Work task =
Look through the listing below and report every line that contains "lines".

Extracted data =
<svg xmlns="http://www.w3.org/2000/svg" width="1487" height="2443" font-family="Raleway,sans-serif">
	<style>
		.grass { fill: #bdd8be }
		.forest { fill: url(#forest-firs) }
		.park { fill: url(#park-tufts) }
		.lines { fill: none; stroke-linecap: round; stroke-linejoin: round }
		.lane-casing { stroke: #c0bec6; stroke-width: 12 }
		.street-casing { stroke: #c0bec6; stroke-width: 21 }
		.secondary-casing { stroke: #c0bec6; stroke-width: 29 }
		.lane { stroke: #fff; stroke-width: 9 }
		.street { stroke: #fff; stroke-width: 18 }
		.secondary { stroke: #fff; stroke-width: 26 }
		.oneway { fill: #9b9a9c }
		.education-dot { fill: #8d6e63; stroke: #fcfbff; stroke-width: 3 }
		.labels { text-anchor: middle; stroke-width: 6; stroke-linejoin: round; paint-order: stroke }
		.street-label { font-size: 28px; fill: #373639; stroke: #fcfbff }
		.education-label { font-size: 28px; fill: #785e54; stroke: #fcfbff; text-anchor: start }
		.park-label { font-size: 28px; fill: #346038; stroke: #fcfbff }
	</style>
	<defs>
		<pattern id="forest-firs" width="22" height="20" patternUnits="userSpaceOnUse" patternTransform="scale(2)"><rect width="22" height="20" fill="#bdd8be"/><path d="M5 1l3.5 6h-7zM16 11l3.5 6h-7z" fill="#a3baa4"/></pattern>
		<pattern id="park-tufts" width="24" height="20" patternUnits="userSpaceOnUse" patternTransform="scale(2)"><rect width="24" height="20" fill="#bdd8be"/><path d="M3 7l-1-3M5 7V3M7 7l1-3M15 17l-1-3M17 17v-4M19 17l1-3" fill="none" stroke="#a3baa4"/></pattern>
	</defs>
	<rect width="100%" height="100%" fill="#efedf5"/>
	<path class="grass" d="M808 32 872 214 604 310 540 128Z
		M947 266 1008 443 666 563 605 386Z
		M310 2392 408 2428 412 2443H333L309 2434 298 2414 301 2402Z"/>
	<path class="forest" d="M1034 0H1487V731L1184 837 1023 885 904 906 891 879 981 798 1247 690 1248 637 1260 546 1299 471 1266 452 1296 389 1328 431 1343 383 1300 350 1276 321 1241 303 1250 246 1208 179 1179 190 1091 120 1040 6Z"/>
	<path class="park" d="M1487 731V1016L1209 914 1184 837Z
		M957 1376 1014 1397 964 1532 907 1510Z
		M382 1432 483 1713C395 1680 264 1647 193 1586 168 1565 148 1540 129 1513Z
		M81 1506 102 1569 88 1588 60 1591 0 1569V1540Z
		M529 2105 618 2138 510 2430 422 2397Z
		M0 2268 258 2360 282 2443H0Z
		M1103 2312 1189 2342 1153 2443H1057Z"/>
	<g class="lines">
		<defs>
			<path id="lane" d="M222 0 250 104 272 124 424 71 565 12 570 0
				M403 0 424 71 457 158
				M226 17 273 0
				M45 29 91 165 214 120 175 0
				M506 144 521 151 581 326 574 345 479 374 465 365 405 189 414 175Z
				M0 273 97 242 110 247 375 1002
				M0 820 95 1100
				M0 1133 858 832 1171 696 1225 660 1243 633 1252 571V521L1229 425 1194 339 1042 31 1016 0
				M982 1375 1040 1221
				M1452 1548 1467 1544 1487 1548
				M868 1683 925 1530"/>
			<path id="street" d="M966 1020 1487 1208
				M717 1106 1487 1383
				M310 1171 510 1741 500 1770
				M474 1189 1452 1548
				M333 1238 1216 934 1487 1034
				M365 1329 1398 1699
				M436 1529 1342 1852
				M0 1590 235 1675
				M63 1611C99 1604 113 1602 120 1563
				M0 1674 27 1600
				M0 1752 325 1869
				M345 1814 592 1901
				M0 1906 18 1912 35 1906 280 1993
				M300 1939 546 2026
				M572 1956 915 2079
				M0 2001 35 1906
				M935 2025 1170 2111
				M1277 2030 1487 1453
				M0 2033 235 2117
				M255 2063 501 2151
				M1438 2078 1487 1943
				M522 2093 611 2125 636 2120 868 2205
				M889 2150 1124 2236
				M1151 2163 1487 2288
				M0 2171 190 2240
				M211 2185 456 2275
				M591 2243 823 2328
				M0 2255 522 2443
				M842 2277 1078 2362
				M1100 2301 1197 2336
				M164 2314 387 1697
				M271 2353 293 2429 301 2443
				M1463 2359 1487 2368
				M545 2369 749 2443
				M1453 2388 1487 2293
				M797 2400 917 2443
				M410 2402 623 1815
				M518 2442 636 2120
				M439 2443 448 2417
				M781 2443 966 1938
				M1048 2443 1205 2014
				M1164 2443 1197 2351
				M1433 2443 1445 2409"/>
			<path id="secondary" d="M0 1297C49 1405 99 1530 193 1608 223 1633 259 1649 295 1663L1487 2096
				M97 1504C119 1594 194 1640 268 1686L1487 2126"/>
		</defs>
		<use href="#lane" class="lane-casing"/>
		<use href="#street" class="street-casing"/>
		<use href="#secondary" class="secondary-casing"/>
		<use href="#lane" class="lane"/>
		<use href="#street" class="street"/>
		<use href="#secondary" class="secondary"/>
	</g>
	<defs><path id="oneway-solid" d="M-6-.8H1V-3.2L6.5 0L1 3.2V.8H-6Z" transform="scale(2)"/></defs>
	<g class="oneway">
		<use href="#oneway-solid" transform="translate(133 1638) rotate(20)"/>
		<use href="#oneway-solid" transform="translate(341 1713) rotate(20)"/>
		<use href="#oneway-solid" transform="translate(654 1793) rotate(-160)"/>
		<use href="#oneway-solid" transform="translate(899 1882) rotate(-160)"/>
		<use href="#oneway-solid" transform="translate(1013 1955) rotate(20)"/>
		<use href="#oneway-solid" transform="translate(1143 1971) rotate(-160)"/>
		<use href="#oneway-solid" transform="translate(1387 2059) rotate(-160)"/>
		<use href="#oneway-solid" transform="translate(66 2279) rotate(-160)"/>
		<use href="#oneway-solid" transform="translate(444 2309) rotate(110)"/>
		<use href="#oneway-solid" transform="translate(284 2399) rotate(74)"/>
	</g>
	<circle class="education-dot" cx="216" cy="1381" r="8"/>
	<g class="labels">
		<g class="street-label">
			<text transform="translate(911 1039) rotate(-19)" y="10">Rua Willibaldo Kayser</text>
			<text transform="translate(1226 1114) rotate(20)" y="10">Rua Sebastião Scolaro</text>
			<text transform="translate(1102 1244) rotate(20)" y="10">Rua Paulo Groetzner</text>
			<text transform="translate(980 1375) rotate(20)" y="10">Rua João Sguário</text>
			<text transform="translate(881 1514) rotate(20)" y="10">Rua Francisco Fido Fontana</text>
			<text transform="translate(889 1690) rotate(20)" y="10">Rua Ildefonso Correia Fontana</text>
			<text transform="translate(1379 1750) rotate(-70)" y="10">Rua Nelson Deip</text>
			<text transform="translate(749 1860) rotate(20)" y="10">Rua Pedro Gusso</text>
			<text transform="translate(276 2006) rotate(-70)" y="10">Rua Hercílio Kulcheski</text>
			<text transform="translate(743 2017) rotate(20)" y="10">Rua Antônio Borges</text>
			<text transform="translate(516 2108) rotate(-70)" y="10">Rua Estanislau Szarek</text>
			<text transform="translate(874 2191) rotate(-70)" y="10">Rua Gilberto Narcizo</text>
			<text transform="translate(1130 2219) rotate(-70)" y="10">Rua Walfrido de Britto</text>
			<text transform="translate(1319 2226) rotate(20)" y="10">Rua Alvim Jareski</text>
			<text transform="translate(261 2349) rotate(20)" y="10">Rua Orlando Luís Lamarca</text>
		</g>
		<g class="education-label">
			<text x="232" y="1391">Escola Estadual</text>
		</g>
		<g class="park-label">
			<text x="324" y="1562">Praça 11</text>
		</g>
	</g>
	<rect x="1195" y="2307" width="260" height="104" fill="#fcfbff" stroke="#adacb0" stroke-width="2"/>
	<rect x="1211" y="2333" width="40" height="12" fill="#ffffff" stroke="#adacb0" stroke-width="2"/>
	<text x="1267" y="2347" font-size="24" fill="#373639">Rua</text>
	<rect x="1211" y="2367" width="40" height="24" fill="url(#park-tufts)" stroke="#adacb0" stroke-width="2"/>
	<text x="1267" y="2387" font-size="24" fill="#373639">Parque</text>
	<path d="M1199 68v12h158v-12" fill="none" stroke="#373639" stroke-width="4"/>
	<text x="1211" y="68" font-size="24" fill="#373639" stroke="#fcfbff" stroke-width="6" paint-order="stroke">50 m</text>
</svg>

Reply =
		.lines { fill: none; stroke-linecap: round; stroke-linejoin: round }
	<g class="lines">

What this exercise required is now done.